How to complete this task:
Apart from the pictures, every entry below must be given again exactly.
(Data in this exercise)
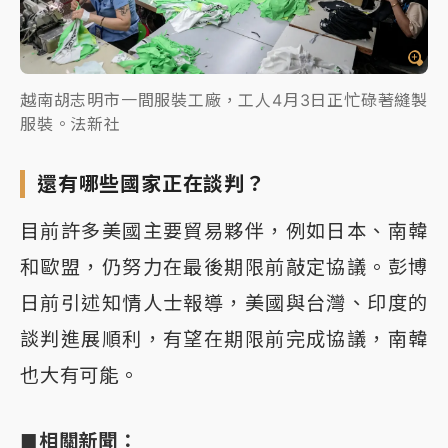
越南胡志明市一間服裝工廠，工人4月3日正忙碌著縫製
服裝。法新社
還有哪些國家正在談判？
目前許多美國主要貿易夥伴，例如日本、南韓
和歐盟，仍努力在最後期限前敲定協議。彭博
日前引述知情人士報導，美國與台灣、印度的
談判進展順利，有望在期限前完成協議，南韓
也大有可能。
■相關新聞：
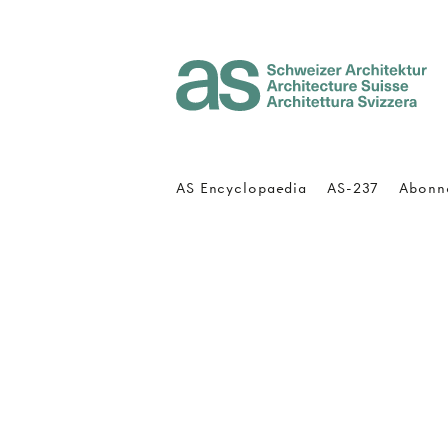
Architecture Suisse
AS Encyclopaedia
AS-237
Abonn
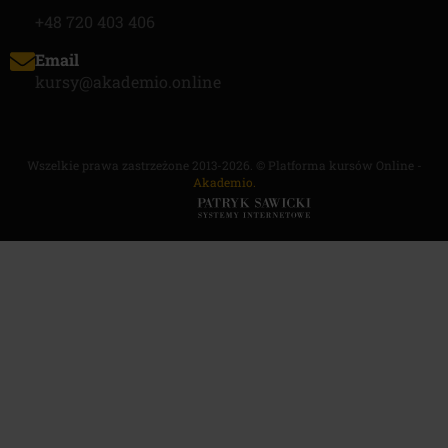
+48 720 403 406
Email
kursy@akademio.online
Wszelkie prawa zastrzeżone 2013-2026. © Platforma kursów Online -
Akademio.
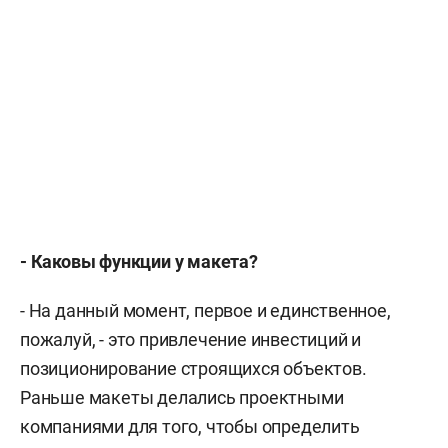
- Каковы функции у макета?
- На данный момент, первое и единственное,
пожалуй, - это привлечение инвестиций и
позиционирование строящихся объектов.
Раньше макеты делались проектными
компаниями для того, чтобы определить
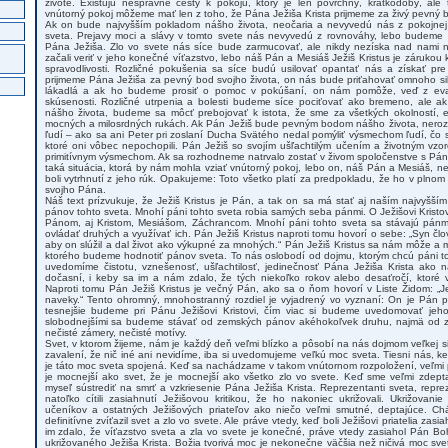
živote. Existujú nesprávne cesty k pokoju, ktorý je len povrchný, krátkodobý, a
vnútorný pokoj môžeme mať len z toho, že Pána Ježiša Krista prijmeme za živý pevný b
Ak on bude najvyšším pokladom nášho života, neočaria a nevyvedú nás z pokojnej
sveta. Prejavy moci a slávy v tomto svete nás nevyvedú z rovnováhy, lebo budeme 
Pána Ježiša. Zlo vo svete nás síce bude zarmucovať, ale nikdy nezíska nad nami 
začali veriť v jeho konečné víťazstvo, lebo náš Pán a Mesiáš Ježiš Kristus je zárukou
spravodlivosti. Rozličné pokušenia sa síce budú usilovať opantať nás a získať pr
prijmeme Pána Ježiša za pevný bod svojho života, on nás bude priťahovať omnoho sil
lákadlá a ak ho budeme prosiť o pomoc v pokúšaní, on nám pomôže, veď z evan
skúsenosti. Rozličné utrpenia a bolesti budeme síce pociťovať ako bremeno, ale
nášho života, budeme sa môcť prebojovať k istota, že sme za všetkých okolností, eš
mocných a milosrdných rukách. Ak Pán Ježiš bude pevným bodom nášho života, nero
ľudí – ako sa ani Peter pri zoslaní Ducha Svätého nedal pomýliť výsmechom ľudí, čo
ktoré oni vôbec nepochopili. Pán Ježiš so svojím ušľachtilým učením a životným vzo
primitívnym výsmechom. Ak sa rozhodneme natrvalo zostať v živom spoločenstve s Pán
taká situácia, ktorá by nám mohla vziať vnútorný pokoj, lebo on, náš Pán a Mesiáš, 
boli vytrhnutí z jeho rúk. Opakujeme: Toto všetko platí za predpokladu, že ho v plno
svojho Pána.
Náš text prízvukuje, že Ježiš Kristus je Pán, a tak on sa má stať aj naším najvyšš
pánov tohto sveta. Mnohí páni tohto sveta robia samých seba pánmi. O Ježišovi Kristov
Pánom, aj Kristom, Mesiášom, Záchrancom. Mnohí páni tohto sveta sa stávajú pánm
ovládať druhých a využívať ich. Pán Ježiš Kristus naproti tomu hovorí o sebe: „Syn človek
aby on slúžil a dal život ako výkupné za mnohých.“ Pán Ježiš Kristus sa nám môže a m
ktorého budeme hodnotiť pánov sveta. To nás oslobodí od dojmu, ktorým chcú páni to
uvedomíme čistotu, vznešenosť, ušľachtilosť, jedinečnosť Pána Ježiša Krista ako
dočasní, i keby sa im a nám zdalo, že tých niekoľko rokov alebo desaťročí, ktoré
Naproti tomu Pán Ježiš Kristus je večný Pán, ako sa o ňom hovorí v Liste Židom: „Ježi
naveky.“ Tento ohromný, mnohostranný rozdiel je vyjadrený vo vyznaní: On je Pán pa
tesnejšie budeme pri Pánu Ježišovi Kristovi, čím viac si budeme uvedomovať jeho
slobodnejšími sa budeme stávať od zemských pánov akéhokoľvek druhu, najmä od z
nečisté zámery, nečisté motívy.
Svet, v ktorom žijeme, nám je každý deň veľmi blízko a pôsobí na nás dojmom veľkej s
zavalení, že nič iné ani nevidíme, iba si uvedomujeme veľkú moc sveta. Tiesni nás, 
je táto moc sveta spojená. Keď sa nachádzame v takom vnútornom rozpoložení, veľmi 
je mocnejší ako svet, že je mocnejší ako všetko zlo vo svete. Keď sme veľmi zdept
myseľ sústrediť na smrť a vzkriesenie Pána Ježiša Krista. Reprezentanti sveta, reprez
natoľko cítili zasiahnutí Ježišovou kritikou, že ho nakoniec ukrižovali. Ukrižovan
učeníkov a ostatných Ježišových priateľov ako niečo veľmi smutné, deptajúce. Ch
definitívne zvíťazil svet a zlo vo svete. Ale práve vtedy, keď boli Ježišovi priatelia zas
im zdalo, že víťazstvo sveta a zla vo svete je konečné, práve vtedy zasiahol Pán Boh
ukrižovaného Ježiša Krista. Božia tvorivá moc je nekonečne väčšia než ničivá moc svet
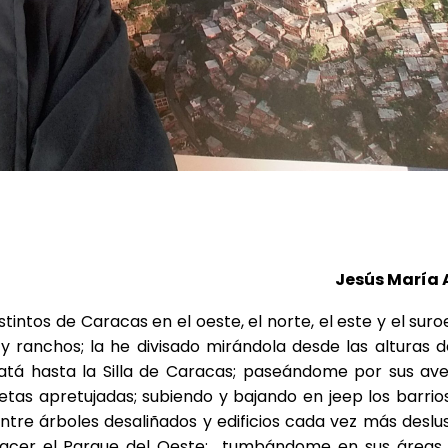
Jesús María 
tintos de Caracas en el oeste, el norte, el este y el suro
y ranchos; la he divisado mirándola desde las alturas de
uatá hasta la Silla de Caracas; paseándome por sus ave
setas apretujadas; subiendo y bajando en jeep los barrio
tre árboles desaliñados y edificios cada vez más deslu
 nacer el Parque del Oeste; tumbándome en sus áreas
(End Data in this exercise)
Solution to the exercise:
越南胡志明市一間服裝工廠，工人4月3日正忙碌著縫製
服裝。法新社
還有哪些國家正在談判？
目前許多美國主要貿易夥伴，例如日本、南韓
和歐盟，仍努力在最後期限前敲定協議。彭博
日前引述知情人士報導，美國與台灣、印度的
談判進展順利，有望在期限前完成協議，南韓
也大有可能。
■相關新聞：
Architecture Suisse
AS Encyclopaedia
AS-237
Abonn
+48 720 403 406
Email
kursy@akademio.online
Wszelkie prawa zastrzeżone 2013-2026. © Platforma kursów Online -
Akademio.
- Каковы функции у макета?
- На данный момент, первое и единственное,
пожалуй, - это привлечение инвестиций и
позиционирование строящихся объектов.
Раньше макеты делались проектными
компаниями для того, чтобы определить
živote. Existujú nesprávne cesty k pokoju, ktorý je len povrchný, krátkodobý, a
vnútorný pokoj môžeme mať len z toho, že Pána Ježiša Krista prijmeme za živý pevný b
Ak on bude najvyšším pokladom nášho života, neočaria a nevyvedú nás z pokojnej
sveta. Prejavy moci a slávy v tomto svete nás nevyvedú z rovnováhy, lebo budeme 
Pána Ježiša. Zlo vo svete nás síce bude zarmucovať, ale nikdy nezíska nad nami 
začali veriť v jeho konečné víťazstvo, lebo náš Pán a Mesiáš Ježiš Kristus je zárukou
spravodlivosti. Rozličné pokušenia sa síce budú usilovať opantať nás a získať pr
prijmeme Pána Ježiša za pevný bod svojho života, on nás bude priťahovať omnoho sil
lákadlá a ak ho budeme prosiť o pomoc v pokúšaní, on nám pomôže, veď z evan
skúsenosti. Rozličné utrpenia a bolesti budeme síce pociťovať ako bremeno, ale
nášho života, budeme sa môcť prebojovať k istota, že sme za všetkých okolností, eš
mocných a milosrdných rukách. Ak Pán Ježiš bude pevným bodom nášho života, nero
ľudí – ako sa ani Peter pri zoslaní Ducha Svätého nedal pomýliť výsmechom ľudí, čo
ktoré oni vôbec nepochopili. Pán Ježiš so svojím ušľachtilým učením a životným vzo
primitívnym výsmechom. Ak sa rozhodneme natrvalo zostať v živom spoločenstve s Pán
taká situácia, ktorá by nám mohla vziať vnútorný pokoj, lebo on, náš Pán a Mesiáš, 
boli vytrhnutí z jeho rúk. Opakujeme: Toto všetko platí za predpokladu, že ho v plno
svojho Pána.
Náš text prízvukuje, že Ježiš Kristus je Pán, a tak on sa má stať aj naším najvyšš
pánov tohto sveta. Mnohí páni tohto sveta robia samých seba pánmi. O Ježišovi Kristov
Pánom, aj Kristom, Mesiášom, Záchrancom. Mnohí páni tohto sveta sa stávajú pánm
ovládať druhých a využívať ich. Pán Ježiš Kristus naproti tomu hovorí o sebe: „Syn človek
aby on slúžil a dal život ako výkupné za mnohých.“ Pán Ježiš Kristus sa nám môže a m
ktorého budeme hodnotiť pánov sveta. To nás oslobodí od dojmu, ktorým chcú páni to
uvedomíme čistotu, vznešenosť, ušľachtilosť, jedinečnosť Pána Ježiša Krista ako
dočasní, i keby sa im a nám zdalo, že tých niekoľko rokov alebo desaťročí, ktoré
Naproti tomu Pán Ježiš Kristus je večný Pán, ako sa o ňom hovorí v Liste Židom: „Ježi
naveky.“ Tento ohromný, mnohostranný rozdiel je vyjadrený vo vyznaní: On je Pán pa
tesnejšie budeme pri Pánu Ježišovi Kristovi, čím viac si budeme uvedomovať jeho
slobodnejšími sa budeme stávať od zemských pánov akéhokoľvek druhu, najmä od z
nečisté zámery, nečisté motívy.
Svet, v ktorom žijeme, nám je každý deň veľmi blízko a pôsobí na nás dojmom veľkej s
zavalení, že nič iné ani nevidíme, iba si uvedomujeme veľkú moc sveta. Tiesni nás, 
je táto moc sveta spojená. Keď sa nachádzame v takom vnútornom rozpoložení, veľmi 
je mocnejší ako svet, že je mocnejší ako všetko zlo vo svete. Keď sme veľmi zdept
myseľ sústrediť na smrť a vzkriesenie Pána Ježiša Krista. Reprezentanti sveta, reprez
natoľko cítili zasiahnutí Ježišovou kritikou, že ho nakoniec ukrižovali. Ukrižovan
učeníkov a ostatných Ježišových priateľov ako niečo veľmi smutné, deptajúce. Ch
definitívne zvíťazil svet a zlo vo svete. Ale práve vtedy, keď boli Ježišovi priatelia zas
im zdalo, že víťazstvo sveta a zla vo svete je konečné, práve vtedy zasiahol Pán Boh
ukrižovaného Ježiša Krista. Božia tvorivá moc je nekonečne väčšia než ničivá moc svet
Jesús María 
tintos de Caracas en el oeste, el norte, el este y el suro
y ranchos; la he divisado mirándola desde las alturas de
uatá hasta la Silla de Caracas; paseándome por sus ave
setas apretujadas; subiendo y bajando en jeep los barrio
tre árboles desaliñados y edificios cada vez más deslu
 nacer el Parque del Oeste; tumbándome en sus áreas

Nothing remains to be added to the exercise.